**WORK ITEM**
Every entry, from first to last, must be written out exactly.

───── ENTRIES PROVIDED ─────

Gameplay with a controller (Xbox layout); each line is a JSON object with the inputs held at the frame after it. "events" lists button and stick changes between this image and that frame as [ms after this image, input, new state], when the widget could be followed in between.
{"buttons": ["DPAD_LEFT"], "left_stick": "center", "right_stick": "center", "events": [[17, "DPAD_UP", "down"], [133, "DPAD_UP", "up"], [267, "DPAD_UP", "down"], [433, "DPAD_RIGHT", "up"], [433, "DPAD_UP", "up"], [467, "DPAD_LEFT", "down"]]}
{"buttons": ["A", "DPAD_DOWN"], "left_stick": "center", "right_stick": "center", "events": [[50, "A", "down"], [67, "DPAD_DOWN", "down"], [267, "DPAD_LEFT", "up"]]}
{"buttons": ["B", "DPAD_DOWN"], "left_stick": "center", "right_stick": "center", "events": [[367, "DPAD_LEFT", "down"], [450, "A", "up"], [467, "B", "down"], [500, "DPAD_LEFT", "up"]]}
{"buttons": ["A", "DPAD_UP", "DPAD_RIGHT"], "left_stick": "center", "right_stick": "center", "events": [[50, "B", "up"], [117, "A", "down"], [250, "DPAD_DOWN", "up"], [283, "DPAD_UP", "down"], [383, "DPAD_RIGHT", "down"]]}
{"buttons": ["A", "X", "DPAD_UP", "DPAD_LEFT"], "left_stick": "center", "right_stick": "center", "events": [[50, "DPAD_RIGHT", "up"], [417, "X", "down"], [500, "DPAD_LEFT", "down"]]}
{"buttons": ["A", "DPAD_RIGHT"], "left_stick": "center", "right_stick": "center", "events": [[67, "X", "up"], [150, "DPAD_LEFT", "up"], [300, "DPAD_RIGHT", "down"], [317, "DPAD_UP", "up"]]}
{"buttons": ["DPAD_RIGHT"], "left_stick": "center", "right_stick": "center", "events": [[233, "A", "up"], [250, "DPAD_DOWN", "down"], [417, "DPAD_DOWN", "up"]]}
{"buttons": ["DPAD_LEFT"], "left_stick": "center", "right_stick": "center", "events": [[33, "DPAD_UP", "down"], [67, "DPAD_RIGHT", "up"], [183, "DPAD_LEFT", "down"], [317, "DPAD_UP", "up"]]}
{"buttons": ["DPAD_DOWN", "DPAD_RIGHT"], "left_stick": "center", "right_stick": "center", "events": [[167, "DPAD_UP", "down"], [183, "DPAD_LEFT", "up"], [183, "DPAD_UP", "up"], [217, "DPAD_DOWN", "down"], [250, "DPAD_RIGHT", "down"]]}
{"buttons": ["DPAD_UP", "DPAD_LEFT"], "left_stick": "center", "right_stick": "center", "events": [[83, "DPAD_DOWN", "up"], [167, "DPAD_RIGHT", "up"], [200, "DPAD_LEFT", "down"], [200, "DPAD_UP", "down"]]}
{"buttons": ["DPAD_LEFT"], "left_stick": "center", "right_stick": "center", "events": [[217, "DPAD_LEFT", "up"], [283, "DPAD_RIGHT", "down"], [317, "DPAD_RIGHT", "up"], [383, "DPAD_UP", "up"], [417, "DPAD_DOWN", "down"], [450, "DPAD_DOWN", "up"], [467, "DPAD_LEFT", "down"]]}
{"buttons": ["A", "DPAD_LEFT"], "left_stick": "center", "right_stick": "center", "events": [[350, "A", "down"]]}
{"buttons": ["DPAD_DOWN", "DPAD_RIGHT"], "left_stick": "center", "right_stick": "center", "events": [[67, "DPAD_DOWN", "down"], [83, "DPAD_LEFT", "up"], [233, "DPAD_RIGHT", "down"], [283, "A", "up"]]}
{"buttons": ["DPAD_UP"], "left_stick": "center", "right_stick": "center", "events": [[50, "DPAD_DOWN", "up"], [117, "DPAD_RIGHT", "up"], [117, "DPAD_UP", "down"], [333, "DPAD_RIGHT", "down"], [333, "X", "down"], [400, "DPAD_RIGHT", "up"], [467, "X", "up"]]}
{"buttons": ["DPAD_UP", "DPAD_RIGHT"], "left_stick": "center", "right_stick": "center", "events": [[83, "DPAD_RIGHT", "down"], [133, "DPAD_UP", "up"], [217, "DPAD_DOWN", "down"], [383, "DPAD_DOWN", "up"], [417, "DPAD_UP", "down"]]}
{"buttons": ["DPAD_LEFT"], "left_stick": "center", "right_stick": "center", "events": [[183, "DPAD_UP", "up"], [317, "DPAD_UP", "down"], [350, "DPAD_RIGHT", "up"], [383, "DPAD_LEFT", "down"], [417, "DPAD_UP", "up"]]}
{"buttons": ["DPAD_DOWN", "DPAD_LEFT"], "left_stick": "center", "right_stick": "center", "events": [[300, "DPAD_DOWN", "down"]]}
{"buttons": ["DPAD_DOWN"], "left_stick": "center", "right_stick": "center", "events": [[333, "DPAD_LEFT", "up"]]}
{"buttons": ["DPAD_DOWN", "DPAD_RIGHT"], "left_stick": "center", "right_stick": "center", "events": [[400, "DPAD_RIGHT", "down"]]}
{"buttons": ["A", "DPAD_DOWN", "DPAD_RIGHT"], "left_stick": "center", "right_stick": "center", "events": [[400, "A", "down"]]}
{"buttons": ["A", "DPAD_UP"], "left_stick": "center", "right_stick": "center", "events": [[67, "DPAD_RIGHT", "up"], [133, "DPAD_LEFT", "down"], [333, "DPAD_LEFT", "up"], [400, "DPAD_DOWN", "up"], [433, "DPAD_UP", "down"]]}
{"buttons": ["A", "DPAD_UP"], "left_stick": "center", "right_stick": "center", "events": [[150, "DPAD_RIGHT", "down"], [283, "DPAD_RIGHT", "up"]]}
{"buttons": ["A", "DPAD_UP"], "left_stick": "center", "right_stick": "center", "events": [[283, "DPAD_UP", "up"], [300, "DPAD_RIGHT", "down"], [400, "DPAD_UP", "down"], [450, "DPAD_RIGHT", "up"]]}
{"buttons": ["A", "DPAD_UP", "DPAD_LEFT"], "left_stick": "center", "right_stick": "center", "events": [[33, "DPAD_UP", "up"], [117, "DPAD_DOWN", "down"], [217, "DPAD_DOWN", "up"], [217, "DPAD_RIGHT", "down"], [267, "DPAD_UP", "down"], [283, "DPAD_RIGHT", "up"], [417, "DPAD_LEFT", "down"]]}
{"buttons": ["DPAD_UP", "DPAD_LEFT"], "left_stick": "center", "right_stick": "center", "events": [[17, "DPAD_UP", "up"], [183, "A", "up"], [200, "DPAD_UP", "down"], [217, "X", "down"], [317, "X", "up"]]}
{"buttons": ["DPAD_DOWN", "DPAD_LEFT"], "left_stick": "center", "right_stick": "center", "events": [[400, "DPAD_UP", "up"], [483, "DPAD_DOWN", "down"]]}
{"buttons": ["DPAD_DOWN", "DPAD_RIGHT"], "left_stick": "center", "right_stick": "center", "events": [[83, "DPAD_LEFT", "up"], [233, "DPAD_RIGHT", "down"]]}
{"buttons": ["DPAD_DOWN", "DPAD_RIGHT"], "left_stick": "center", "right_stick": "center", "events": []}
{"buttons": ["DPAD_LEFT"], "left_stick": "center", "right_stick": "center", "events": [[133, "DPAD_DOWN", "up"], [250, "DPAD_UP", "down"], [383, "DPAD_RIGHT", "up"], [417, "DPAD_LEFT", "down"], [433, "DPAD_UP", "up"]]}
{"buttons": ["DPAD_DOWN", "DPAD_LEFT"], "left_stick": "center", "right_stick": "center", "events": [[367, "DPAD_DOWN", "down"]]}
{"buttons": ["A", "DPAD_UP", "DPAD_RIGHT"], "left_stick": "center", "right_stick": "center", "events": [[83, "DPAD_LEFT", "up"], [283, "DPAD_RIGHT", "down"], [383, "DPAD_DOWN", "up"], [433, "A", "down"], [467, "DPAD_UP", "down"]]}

─────

**RESPONSE TO THE TASK**
Gameplay with a controller (Xbox layout); each line is a JSON object with the inputs held at the frame after it. "events" lists button and stick changes between this image and that frame as [ms after this image, input, new state], when the widget could be followed in between.
{"buttons": ["DPAD_LEFT"], "left_stick": "center", "right_stick": "center", "events": [[17, "DPAD_UP", "down"], [133, "DPAD_UP", "up"], [267, "DPAD_UP", "down"], [433, "DPAD_RIGHT", "up"], [433, "DPAD_UP", "up"], [467, "DPAD_LEFT", "down"]]}
{"buttons": ["A", "DPAD_DOWN"], "left_stick": "center", "right_stick": "center", "events": [[50, "A", "down"], [67, "DPAD_DOWN", "down"], [267, "DPAD_LEFT", "up"]]}
{"buttons": ["B", "DPAD_DOWN"], "left_stick": "center", "right_stick": "center", "events": [[367, "DPAD_LEFT", "down"], [450, "A", "up"], [467, "B", "down"], [500, "DPAD_LEFT", "up"]]}
{"buttons": ["A", "DPAD_UP", "DPAD_RIGHT"], "left_stick": "center", "right_stick": "center", "events": [[50, "B", "up"], [117, "A", "down"], [250, "DPAD_DOWN", "up"], [283, "DPAD_UP", "down"], [383, "DPAD_RIGHT", "down"]]}
{"buttons": ["A", "X", "DPAD_UP", "DPAD_LEFT"], "left_stick": "center", "right_stick": "center", "events": [[50, "DPAD_RIGHT", "up"], [417, "X", "down"], [500, "DPAD_LEFT", "down"]]}
{"buttons": ["A", "DPAD_RIGHT"], "left_stick": "center", "right_stick": "center", "events": [[67, "X", "up"], [150, "DPAD_LEFT", "up"], [300, "DPAD_RIGHT", "down"], [317, "DPAD_UP", "up"]]}
{"buttons": ["DPAD_RIGHT"], "left_stick": "center", "right_stick": "center", "events": [[233, "A", "up"], [250, "DPAD_DOWN", "down"], [417, "DPAD_DOWN", "up"]]}
{"buttons": ["DPAD_LEFT"], "left_stick": "center", "right_stick": "center", "events": [[33, "DPAD_UP", "down"], [67, "DPAD_RIGHT", "up"], [183, "DPAD_LEFT", "down"], [317, "DPAD_UP", "up"]]}
{"buttons": ["DPAD_DOWN", "DPAD_RIGHT"], "left_stick": "center", "right_stick": "center", "events": [[167, "DPAD_UP", "down"], [183, "DPAD_LEFT", "up"], [183, "DPAD_UP", "up"], [217, "DPAD_DOWN", "down"], [250, "DPAD_RIGHT", "down"]]}
{"buttons": ["DPAD_UP", "DPAD_LEFT"], "left_stick": "center", "right_stick": "center", "events": [[83, "DPAD_DOWN", "up"], [167, "DPAD_RIGHT", "up"], [200, "DPAD_LEFT", "down"], [200, "DPAD_UP", "down"]]}
{"buttons": ["DPAD_LEFT"], "left_stick": "center", "right_stick": "center", "events": [[217, "DPAD_LEFT", "up"], [283, "DPAD_RIGHT", "down"], [317, "DPAD_RIGHT", "up"], [383, "DPAD_UP", "up"], [417, "DPAD_DOWN", "down"], [450, "DPAD_DOWN", "up"], [467, "DPAD_LEFT", "down"]]}
{"buttons": ["A", "DPAD_LEFT"], "left_stick": "center", "right_stick": "center", "events": [[350, "A", "down"]]}
{"buttons": ["DPAD_DOWN", "DPAD_RIGHT"], "left_stick": "center", "right_stick": "center", "events": [[67, "DPAD_DOWN", "down"], [83, "DPAD_LEFT", "up"], [233, "DPAD_RIGHT", "down"], [283, "A", "up"]]}
{"buttons": ["DPAD_UP"], "left_stick": "center", "right_stick": "center", "events": [[50, "DPAD_DOWN", "up"], [117, "DPAD_RIGHT", "up"], [117, "DPAD_UP", "down"], [333, "DPAD_RIGHT", "down"], [333, "X", "down"], [400, "DPAD_RIGHT", "up"], [467, "X", "up"]]}
{"buttons": ["DPAD_UP", "DPAD_RIGHT"], "left_stick": "center", "right_stick": "center", "events": [[83, "DPAD_RIGHT", "down"], [133, "DPAD_UP", "up"], [217, "DPAD_DOWN", "down"], [383, "DPAD_DOWN", "up"], [417, "DPAD_UP", "down"]]}
{"buttons": ["DPAD_LEFT"], "left_stick": "center", "right_stick": "center", "events": [[183, "DPAD_UP", "up"], [317, "DPAD_UP", "down"], [350, "DPAD_RIGHT", "up"], [383, "DPAD_LEFT", "down"], [417, "DPAD_UP", "up"]]}
{"buttons": ["DPAD_DOWN", "DPAD_LEFT"], "left_stick": "center", "right_stick": "center", "events": [[300, "DPAD_DOWN", "down"]]}
{"buttons": ["DPAD_DOWN"], "left_stick": "center", "right_stick": "center", "events": [[333, "DPAD_LEFT", "up"]]}
{"buttons": ["DPAD_DOWN", "DPAD_RIGHT"], "left_stick": "center", "right_stick": "center", "events": [[400, "DPAD_RIGHT", "down"]]}
{"buttons": ["A", "DPAD_DOWN", "DPAD_RIGHT"], "left_stick": "center", "right_stick": "center", "events": [[400, "A", "down"]]}
{"buttons": ["A", "DPAD_UP"], "left_stick": "center", "right_stick": "center", "events": [[67, "DPAD_RIGHT", "up"], [133, "DPAD_LEFT", "down"], [333, "DPAD_LEFT", "up"], [400, "DPAD_DOWN", "up"], [433, "DPAD_UP", "down"]]}
{"buttons": ["A", "DPAD_UP"], "left_stick": "center", "right_stick": "center", "events": [[150, "DPAD_RIGHT", "down"], [283, "DPAD_RIGHT", "up"]]}
{"buttons": ["A", "DPAD_UP"], "left_stick": "center", "right_stick": "center", "events": [[283, "DPAD_UP", "up"], [300, "DPAD_RIGHT", "down"], [400, "DPAD_UP", "down"], [450, "DPAD_RIGHT", "up"]]}
{"buttons": ["A", "DPAD_UP", "DPAD_LEFT"], "left_stick": "center", "right_stick": "center", "events": [[33, "DPAD_UP", "up"], [117, "DPAD_DOWN", "down"], [217, "DPAD_DOWN", "up"], [217, "DPAD_RIGHT", "down"], [267, "DPAD_UP", "down"], [283, "DPAD_RIGHT", "up"], [417, "DPAD_LEFT", "down"]]}
{"buttons": ["DPAD_UP", "DPAD_LEFT"], "left_stick": "center", "right_stick": "center", "events": [[17, "DPAD_UP", "up"], [183, "A", "up"], [200, "DPAD_UP", "down"], [217, "X", "down"], [317, "X", "up"]]}
{"buttons": ["DPAD_DOWN", "DPAD_LEFT"], "left_stick": "center", "right_stick": "center", "events": [[400, "DPAD_UP", "up"], [483, "DPAD_DOWN", "down"]]}
{"buttons": ["DPAD_DOWN", "DPAD_RIGHT"], "left_stick": "center", "right_stick": "center", "events": [[83, "DPAD_LEFT", "up"], [233, "DPAD_RIGHT", "down"]]}
{"buttons": ["DPAD_DOWN", "DPAD_RIGHT"], "left_stick": "center", "right_stick": "center", "events": []}
{"buttons": ["DPAD_LEFT"], "left_stick": "center", "right_stick": "center", "events": [[133, "DPAD_DOWN", "up"], [250, "DPAD_UP", "down"], [383, "DPAD_RIGHT", "up"], [417, "DPAD_LEFT", "down"], [433, "DPAD_UP", "up"]]}
{"buttons": ["DPAD_DOWN", "DPAD_LEFT"], "left_stick": "center", "right_stick": "center", "events": [[367, "DPAD_DOWN", "down"]]}
{"buttons": ["A", "DPAD_UP", "DPAD_RIGHT"], "left_stick": "center", "right_stick": "center", "events": [[83, "DPAD_LEFT", "up"], [283, "DPAD_RIGHT", "down"], [383, "DPAD_DOWN", "up"], [433, "A", "down"], [467, "DPAD_UP", "down"]]}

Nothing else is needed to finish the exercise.